After getting checked in to the hotel last night, it was well past 11, so Mom and I went right to bed, getting up early for breakfast and conference.
The conference was great, with really good talks. Mostly. I must confess that after the long flight, however, that hours in a dark auditorium were a recipe for sleep. At least I didn’t snore … I think.
I picked up mom at the hotel and we walked through downtown Copenhagen, getting her oriented to the town, and then went to Aamann’s for dinner. Aamann’s is known for traditional Danish favors presented nontraditionally. Mom sometimes has strict rules about food, especially seafood, and I encouraged her to “trust the chef” in order to maximize her enjoyment.
It was wonderful. Just wonderful.
We started with glasses of sparkling German Riesling. Dry, fruity, and fizzy, a great way to start dinner.
There were two breads. A “white” bread made in house, and a rye bread, also made in house. they were served with Danish butter and pork fat with crispy lard. The butter was fantastic, creamy, salty, and bright. The pork fat was like spreadable pork rinds – devilishly divine. The pork paired perfectly with the rye bread, whereas the butter was lost with this loaf. Conversely the pork overpowered the white bread, with the butter serving as the better pairing. Both combinations were inspired and not to be missed. I made mom confront her fear of pork fat, and she was in agreement.

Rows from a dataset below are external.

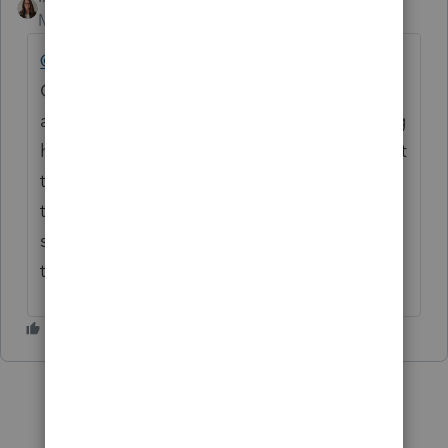
Moderator
Forum|Forum|4 months ago
@nholdway
Thank you for being part of this
Community and for posting your questions
and concerns. We truly appreciate you being
here. If you haven’t already, please reach out
to
ProConnect Support
for assistance, as
they can best help with your specific
situation. Thank you again for being part of
the Community.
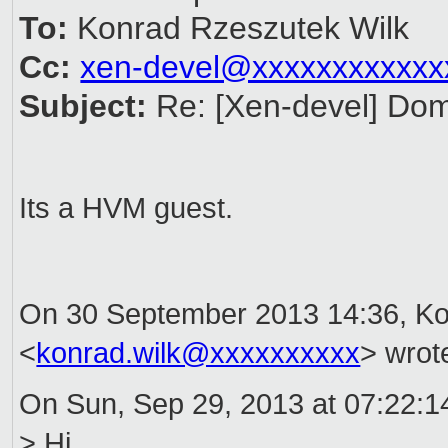
To:
Konrad Rzeszutek Wilk
Cc:
xen-devel@xxxxxxxxxxxx
Subject:
Re: [Xen-devel] Do
Its a HVM guest.
On 30 September 2013 14:36, Ko
<
konrad.wilk@xxxxxxxxxx
> wrot
On Sun, Sep 29, 2013 at 07:22:14
> Hi,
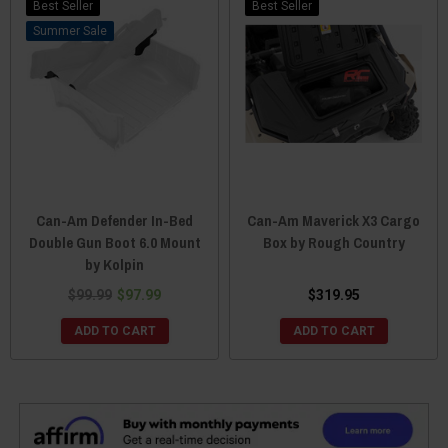
Best Seller
Best Seller
Sale
Can-Am Defender In-Bed
Can-Am Maverick X3 Cargo
Double Gun Boot 6.0 Mount
Box by Rough Country
by Kolpin
$99.99
$97.99
$319.95
ADD TO CART
ADD TO CART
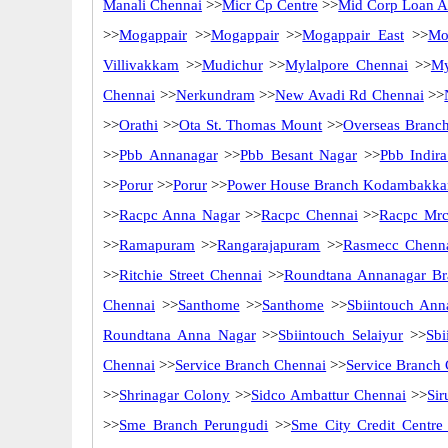
Manali Chennai
>>
Micr Cp Centre
>>
Mid Corp Loan Ad
>>
Mogappair
>>
Mogappair
>>
Mogappair East
>>
Mo
Villivakkam
>>
Mudichur
>>
Mylalpore Chennai
>>
My
Chennai
>>
Nerkundram
>>
New Avadi Rd Chennai
>>
>>
Orathi
>>
Ota St. Thomas Mount
>>
Overseas Branc
>>
Pbb Annanagar
>>
Pbb Besant Nagar
>>
Pbb Indir
>>
Porur
>>
Porur
>>
Power House Branch Kodambakk
>>
Racpc Anna Nagar
>>
Racpc Chennai
>>
Racpc Mrc
>>
Ramapuram
>>
Rangarajapuram
>>
Rasmecc Chenn
>>
Ritchie Street Chennai
>>
Roundtana Annanagar Br
Chennai
>>
Santhome
>>
Santhome
>>
Sbiintouch Ann
Roundtana Anna Nagar
>>
Sbiintouch Selaiyur
>>
Sbi
Chennai
>>
Service Branch Chennai
>>
Service Branch
>>
Shrinagar Colony
>>
Sidco Ambattur Chennai
>>
Sir
>>
Sme Branch Perungudi
>>
Sme City Credit Centre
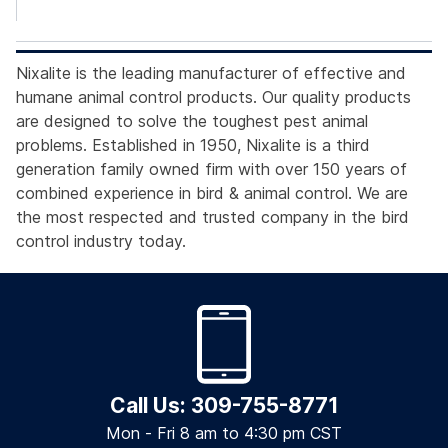
Nixalite is the leading manufacturer of effective and
humane animal control products. Our quality products
are designed to solve the toughest pest animal
problems. Established in 1950, Nixalite is a third
generation family owned firm with over 150 years of
combined experience in bird & animal control. We are
the most respected and trusted company in the bird
control industry today.
Call Us: 309-755-8771
Mon - Fri 8 am to 4:30 pm CST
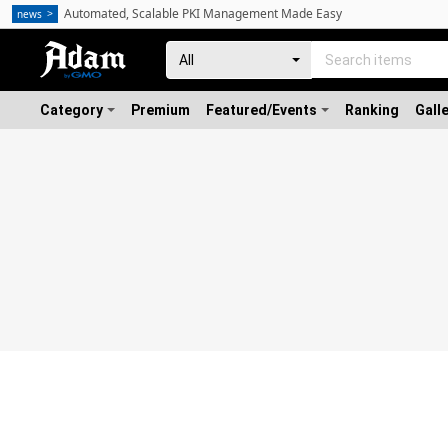
Automated, Scalable PKI Management Made Easy
news
Category
Premium
Featured/Events
Ranking
Gall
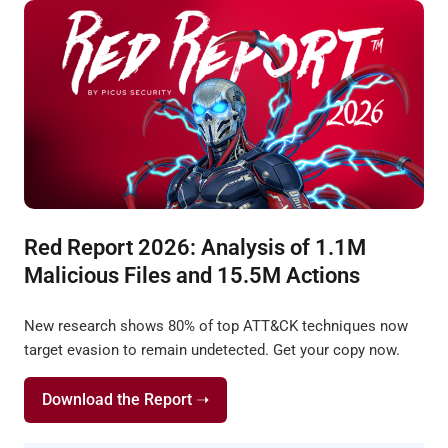
Red Report 2026: Analysis of 1.1M
Malicious Files and 15.5M Actions
New research shows 80% of top ATT&CK techniques now
target evasion to remain undetected. Get your copy now.
Download the Report ➝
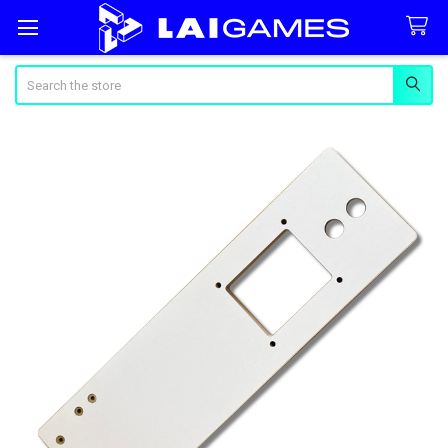
Search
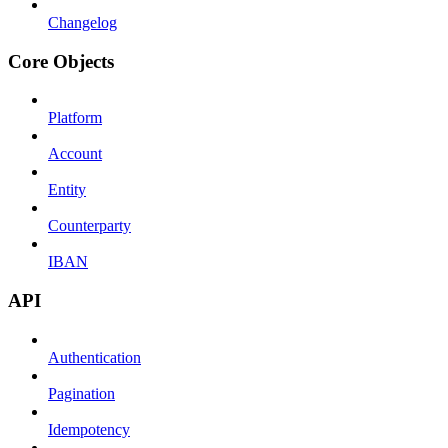
Changelog
Core Objects
Platform
Account
Entity
Counterparty
IBAN
API
Authentication
Pagination
Idempotency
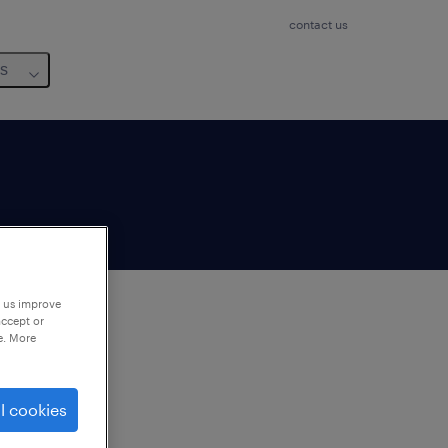
contact us
us
p us improve
accept or
e. More
to
ng
l cookies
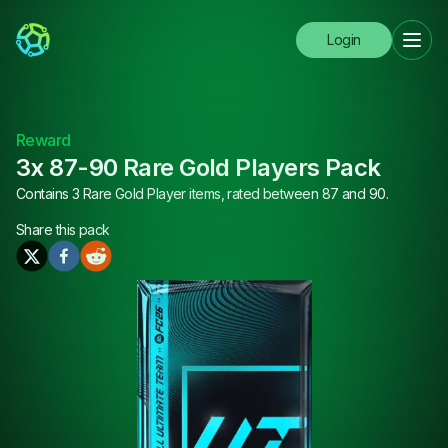
Login
Reward
3x 87-90 Rare Gold Players Pack
Contains 3 Rare Gold Player items, rated between 87 and 90.
Share this
pack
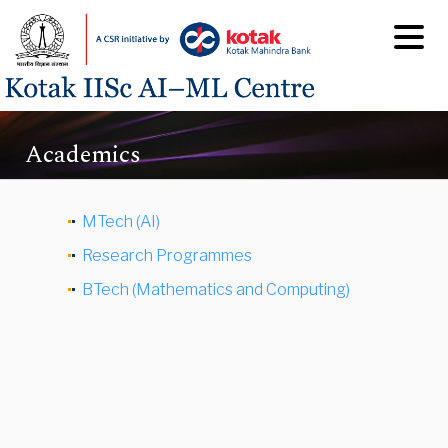
Academics
MTech (AI)
Research Programmes
BTech (Mathematics and Computing)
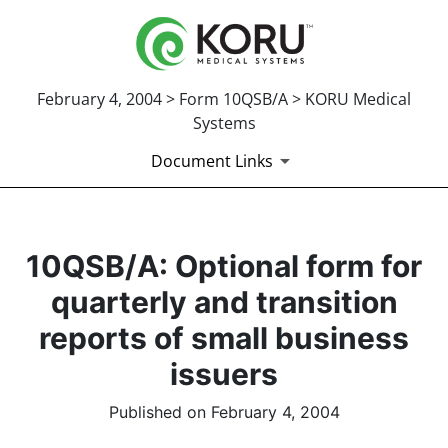
February 4, 2004 > Form 10QSB/A > KORU Medical
Systems
Document Links
10QSB/A: Optional form for
quarterly and transition
reports of small business
issuers
Published on February 4, 2004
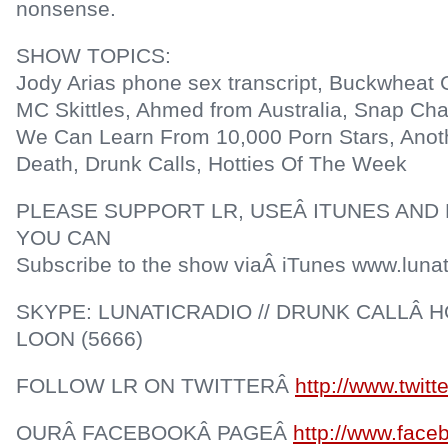
nonsense.
SHOW TOPICS:
Jody Arias phone sex transcript, Buckwheat G
MC Skittles, Ahmed from Australia, Snap Ch
We Can Learn From 10,000 Porn Stars, Anot
Death, Drunk Calls, Hotties Of The Week
PLEASE SUPPORT LR, USEÂ ITUNES AND 
YOU CAN
Subscribe to the show viaÂ iTunes www.lunat
SKYPE: LUNATICRADIO // DRUNK CALLÂ HO
LOON (5666)
FOLLOW LR ON TWITTERÂ
http://www.twitt
OURÂ FACEBOOKÂ PAGEÂ
http://www.face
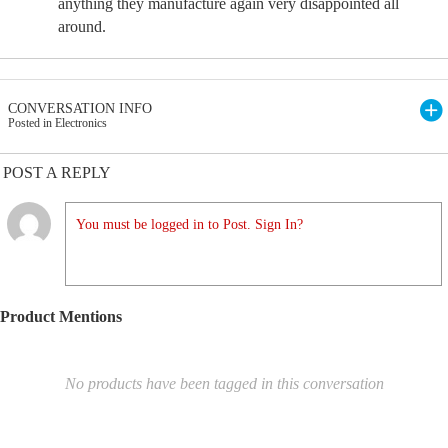
anything they manufacture again very disappointed all
around.
CONVERSATION INFO
Posted in Electronics
POST A REPLY
You must be logged in to Post. Sign In?
Product Mentions
No products have been tagged in this conversation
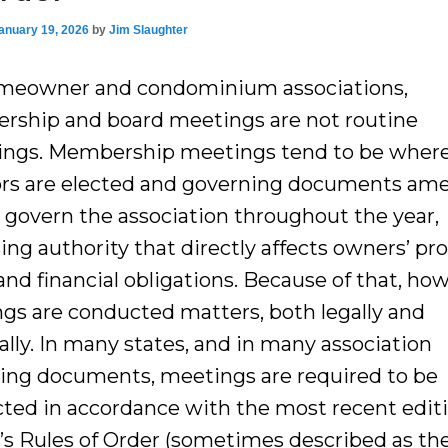
anuary 19, 2026
by
Jim Slaughter
meowner and condominium associations,
ship and board meetings are not routine
ings. Membership meetings tend to be wher
ors are elected and governing documents am
 govern the association throughout the year,
ing authority that directly affects owners’ pr
and financial obligations. Because of that, ho
gs are conducted matters, both legally and
ally. In many states, and in many association
ing documents, meetings are required to be
ted in accordance with the most recent editi
’s Rules of Order (sometimes described as th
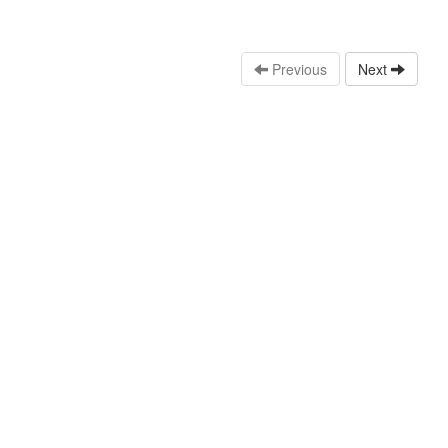
Previous
Next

Plates were small so we had three each. I started with dilled herring served with egg cream and aquavit granita. It was like pickled herring, but utterly fresh and clean. This is pickled herring in its ultimate presentation. Lovely.
Next I had burnt leek soup with baked egg and crispy sourdough. The soup itself was heavy but delicious, and the egg somehow lightened it, as did the crispy sourdough. I’m having visions of another soup in my head and am inspired.
Next I had north sea fish (cod) served with celery root and brown butter hollandaise sauce. First of all, I keep telling mom that fish shouldn’t taste fishy, and this didn’t in the least. It was mild and tender and tasty. The brown butter hollandaise was outstanding. Once in the past I made a brown butter hollandaise, but it wasn’t this good. This was so thick it was almost like whipped cream. I’m jealous and want more.
Mom at this point went out on a limb and had the pork neck with smoked pork marrow. I think she felt some trepidation about this dish at first, but clearly the fear melted away and she dove in. The pork was like a dish of barbecue, especially given the smoked marrow. There was nothing bad about this dish. It was perfect.
Finally we split dessert. The dessert was white chocolate mousse served with sorrel and celery sorbet. Tasted individually, the components were a bit boring, if not weird. The mousse was pedestrian. The sorbet was strange. It was off-putting. But when we tasted the dish in its entirety, mouse with sorbet, something magic happened. A balance was achieved and the dish became more than merely the sum of its parts.
Our meal at Aamann’s was stellar in every way, service included. If you ever come to Copenhagen, I highly recommend it – this is a restaurant you won’t regret visiting.
Now time for bed. More conference in the AM and I want to be awake.